Sportswashing, using sports to cleanse the image of injustice, is not new. Saudi Arabia and the United Arab Emirates do it through soccer; China through the Olympics. Rwanda now does it through basketball, football, and American sports entertainment. Sports are not neutral. They are vessels of culture and influence. When global franchises accept partnerships with oppressive regimes, they become accomplices in those regimes’ propaganda.

It is a strategy of contradictions: repression at home, marketing abroad. In Kigali, critics vanish; in Los Angeles, Visit Rwanda logos shine beneath stadium lights.

I wonder how the owners and fans of the Rams or Clippers would react if, instead of visiting Rwanda, they visited the displacement camps in the DRC. If they saw the faces of the people whose lives are erased by the very government they now promote. Every sponsorship carries a moral footprint. Every logo has a shadow.

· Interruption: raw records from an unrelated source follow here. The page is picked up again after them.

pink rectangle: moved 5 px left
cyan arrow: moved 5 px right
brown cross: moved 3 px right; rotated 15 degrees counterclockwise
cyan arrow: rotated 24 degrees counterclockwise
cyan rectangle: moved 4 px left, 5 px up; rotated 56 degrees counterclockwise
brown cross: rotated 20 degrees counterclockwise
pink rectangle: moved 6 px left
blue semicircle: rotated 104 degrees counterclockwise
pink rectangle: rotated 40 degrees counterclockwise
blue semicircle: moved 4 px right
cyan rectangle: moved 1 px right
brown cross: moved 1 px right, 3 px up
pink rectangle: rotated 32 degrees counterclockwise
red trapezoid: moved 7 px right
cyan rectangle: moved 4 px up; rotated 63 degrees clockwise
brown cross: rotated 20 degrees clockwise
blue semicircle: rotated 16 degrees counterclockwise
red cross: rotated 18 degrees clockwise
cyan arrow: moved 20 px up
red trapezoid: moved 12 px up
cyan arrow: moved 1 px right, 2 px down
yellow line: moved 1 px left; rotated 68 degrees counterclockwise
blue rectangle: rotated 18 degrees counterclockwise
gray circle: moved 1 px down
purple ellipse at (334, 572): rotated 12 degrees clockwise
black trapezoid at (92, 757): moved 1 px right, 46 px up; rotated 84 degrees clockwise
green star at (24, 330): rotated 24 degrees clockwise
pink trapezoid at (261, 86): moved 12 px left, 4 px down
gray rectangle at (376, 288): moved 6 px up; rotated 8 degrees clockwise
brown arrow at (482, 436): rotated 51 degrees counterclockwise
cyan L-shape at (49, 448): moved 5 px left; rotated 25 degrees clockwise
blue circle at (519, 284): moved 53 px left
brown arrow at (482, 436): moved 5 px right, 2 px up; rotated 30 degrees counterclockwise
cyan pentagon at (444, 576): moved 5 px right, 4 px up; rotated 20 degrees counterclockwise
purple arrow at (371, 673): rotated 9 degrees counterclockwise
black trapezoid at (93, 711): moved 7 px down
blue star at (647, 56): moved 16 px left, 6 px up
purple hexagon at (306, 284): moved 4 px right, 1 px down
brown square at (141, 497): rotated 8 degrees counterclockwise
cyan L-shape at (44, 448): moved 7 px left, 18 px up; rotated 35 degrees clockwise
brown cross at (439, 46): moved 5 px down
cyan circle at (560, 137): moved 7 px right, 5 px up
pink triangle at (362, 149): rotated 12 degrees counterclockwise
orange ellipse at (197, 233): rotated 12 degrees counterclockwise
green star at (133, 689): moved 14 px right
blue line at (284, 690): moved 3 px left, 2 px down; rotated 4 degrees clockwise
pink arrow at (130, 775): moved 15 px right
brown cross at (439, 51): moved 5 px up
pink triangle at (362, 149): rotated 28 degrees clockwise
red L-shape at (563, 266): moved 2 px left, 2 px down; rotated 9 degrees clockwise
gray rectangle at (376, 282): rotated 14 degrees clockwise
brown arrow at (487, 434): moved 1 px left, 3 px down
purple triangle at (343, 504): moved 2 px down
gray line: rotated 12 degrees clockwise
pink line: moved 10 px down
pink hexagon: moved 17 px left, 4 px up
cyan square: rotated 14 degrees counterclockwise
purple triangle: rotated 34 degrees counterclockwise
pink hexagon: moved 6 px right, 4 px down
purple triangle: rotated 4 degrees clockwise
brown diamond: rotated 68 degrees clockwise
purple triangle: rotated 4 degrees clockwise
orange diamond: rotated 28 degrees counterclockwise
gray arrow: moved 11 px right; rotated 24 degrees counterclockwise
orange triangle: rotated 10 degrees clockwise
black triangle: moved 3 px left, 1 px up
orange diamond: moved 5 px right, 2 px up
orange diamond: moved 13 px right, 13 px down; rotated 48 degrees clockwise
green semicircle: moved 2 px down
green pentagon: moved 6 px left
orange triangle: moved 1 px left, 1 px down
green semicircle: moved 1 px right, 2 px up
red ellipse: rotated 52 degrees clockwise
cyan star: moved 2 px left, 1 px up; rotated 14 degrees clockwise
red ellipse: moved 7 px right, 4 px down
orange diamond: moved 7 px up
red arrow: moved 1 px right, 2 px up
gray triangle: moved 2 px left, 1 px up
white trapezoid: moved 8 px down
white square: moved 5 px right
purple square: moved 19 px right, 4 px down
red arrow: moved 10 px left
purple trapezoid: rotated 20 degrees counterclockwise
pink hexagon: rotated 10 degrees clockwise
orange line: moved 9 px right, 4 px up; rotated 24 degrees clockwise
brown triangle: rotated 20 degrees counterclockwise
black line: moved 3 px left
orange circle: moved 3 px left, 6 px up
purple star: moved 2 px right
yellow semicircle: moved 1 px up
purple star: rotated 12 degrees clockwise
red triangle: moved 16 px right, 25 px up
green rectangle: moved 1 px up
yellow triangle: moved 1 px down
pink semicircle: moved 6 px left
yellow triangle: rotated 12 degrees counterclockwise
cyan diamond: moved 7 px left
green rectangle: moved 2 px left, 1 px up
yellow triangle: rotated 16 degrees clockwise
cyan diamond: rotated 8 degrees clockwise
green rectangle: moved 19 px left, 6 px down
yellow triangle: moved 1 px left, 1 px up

Despite several claims by President Trump that he ended the war in Congo, he did not. The war, especially violence against civilians, continues to be as bloody as it ever was. The Congolese people need a durable peace, not platitudes and false agreements. And US sports franchises aiding Rwanda in sportswashing its image is not helpful.

I call upon athletes, fans, and influencers to use their voices. Let us transform visibility into accountability. Let us ensure that the next logo we cheer for does not hide another people’s suffering. Because in the heart of Africa, there is a land bleeding in silence. And its people, my people, are still waiting for the world to see them.

Bukasa Kabwe is a Congolese writer, editor, and pan-african researcher in peace, security, and human rights.